Document structure recognition data:
*-*-*
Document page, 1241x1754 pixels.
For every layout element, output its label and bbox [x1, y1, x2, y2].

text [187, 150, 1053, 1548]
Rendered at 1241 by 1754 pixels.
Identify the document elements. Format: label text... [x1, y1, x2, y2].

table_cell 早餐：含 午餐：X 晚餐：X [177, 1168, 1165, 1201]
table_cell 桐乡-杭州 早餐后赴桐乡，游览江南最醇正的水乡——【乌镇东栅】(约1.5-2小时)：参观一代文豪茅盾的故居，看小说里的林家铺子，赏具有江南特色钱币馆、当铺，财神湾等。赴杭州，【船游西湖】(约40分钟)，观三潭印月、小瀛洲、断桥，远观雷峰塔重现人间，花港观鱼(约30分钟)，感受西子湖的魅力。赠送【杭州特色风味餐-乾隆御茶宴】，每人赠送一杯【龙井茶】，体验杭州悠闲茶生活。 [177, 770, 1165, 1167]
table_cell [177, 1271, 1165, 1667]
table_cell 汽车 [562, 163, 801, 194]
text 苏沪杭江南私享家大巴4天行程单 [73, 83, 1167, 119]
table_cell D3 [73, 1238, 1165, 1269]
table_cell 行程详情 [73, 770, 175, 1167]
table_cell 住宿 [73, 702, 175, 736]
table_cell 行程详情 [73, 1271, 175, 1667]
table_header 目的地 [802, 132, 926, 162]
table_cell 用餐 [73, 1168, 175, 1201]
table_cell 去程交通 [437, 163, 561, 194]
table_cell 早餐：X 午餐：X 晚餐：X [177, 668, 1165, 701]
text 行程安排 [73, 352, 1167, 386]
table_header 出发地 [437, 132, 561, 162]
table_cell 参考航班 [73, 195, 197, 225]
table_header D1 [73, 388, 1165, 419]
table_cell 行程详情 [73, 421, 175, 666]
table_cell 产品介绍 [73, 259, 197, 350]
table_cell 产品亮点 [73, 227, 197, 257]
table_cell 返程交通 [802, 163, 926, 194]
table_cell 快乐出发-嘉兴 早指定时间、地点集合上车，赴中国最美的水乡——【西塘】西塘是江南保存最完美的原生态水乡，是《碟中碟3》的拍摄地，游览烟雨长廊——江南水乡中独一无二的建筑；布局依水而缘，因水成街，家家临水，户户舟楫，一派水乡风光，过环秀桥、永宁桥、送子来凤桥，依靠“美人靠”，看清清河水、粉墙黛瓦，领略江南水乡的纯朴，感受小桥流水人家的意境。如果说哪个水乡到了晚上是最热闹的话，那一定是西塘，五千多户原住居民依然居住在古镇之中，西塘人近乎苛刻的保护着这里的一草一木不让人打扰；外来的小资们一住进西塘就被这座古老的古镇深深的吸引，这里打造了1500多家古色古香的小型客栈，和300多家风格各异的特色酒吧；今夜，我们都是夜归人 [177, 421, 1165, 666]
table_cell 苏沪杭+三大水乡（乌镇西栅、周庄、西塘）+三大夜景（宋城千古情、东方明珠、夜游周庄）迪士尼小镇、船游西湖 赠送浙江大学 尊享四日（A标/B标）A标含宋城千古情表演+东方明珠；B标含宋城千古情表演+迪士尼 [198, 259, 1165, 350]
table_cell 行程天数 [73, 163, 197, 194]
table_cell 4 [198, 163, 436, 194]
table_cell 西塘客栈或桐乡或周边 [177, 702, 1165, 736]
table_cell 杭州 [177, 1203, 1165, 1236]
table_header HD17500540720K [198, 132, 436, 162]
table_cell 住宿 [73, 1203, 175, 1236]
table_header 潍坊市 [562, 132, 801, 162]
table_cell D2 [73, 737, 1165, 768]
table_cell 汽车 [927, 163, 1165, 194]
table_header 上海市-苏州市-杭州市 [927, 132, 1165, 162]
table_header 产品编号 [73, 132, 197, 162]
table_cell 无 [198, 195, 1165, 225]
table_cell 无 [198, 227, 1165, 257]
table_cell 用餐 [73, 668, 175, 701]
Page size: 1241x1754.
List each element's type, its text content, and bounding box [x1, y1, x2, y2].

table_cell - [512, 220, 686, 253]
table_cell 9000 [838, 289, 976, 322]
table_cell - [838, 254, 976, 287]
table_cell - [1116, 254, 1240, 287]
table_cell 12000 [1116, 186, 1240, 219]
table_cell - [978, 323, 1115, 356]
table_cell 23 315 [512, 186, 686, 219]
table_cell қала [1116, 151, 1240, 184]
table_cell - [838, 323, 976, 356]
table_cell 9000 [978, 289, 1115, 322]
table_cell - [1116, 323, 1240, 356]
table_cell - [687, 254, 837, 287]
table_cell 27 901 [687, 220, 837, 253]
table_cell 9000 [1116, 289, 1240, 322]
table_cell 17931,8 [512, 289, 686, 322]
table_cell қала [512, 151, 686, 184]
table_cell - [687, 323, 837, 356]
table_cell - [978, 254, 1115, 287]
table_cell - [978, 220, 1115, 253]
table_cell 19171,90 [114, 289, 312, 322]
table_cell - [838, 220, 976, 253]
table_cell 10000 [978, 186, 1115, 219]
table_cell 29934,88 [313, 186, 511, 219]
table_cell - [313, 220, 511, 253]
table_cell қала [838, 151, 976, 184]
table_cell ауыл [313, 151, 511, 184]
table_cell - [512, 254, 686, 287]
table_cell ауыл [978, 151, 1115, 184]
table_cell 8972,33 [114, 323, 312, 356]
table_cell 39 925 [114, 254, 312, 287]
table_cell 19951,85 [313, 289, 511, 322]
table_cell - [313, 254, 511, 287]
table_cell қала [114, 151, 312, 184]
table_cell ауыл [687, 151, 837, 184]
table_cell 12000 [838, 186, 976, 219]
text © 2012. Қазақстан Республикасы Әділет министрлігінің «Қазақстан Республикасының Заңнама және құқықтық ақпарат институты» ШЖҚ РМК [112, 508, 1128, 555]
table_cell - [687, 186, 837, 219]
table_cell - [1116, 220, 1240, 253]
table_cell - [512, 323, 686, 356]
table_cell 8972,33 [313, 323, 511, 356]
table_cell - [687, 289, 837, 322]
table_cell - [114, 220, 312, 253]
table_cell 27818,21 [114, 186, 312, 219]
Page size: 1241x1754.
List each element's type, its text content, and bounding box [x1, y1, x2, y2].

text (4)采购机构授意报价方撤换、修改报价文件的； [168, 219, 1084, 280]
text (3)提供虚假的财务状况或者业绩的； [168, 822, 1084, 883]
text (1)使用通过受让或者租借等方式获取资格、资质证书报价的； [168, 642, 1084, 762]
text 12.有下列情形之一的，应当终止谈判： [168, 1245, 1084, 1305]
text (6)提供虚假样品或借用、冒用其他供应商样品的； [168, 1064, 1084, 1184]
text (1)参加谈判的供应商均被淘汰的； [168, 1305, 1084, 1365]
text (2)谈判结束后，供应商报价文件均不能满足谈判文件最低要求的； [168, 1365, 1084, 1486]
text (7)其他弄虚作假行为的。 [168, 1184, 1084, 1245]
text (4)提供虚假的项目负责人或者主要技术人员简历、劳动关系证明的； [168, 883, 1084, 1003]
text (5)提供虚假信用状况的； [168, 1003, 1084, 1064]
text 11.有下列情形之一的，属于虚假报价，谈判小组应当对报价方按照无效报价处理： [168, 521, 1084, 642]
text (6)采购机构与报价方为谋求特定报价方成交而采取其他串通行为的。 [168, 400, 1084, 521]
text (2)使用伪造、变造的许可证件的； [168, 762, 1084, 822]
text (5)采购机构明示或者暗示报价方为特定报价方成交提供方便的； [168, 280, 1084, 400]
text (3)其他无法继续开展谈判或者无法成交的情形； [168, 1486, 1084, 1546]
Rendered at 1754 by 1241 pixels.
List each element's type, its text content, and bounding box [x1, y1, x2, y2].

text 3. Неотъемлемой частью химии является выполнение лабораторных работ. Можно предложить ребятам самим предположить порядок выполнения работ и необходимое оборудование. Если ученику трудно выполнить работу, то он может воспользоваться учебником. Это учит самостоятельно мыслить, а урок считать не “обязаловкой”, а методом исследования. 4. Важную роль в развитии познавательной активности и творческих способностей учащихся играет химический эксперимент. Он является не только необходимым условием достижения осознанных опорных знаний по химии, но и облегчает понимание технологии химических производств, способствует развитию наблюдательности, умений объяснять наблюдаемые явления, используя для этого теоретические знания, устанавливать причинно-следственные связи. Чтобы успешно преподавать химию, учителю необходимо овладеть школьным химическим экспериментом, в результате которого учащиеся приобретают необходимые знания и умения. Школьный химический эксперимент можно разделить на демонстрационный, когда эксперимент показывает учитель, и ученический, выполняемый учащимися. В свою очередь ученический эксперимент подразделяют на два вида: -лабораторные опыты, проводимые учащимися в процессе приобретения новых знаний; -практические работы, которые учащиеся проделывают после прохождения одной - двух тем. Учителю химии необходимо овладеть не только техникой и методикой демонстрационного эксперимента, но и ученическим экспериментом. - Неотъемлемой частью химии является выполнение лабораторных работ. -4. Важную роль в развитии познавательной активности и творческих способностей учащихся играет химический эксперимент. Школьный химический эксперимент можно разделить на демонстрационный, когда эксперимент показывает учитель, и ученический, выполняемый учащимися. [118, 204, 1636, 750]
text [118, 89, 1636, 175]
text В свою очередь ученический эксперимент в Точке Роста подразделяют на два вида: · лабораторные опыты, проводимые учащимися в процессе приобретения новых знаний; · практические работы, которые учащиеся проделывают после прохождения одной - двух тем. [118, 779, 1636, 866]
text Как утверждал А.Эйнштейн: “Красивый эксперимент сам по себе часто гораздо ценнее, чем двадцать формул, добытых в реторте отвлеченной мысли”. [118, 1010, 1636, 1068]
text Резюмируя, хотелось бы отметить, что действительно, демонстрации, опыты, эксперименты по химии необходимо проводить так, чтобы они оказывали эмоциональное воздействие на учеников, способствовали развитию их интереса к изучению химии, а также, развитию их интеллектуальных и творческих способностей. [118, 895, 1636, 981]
*-*-*
The lines to copy are those above that contain the string "Rendered".

* _Answer space_
Rendered at 1241 by 1754 pixels.
Rendered at 1754 by 1241 pixels.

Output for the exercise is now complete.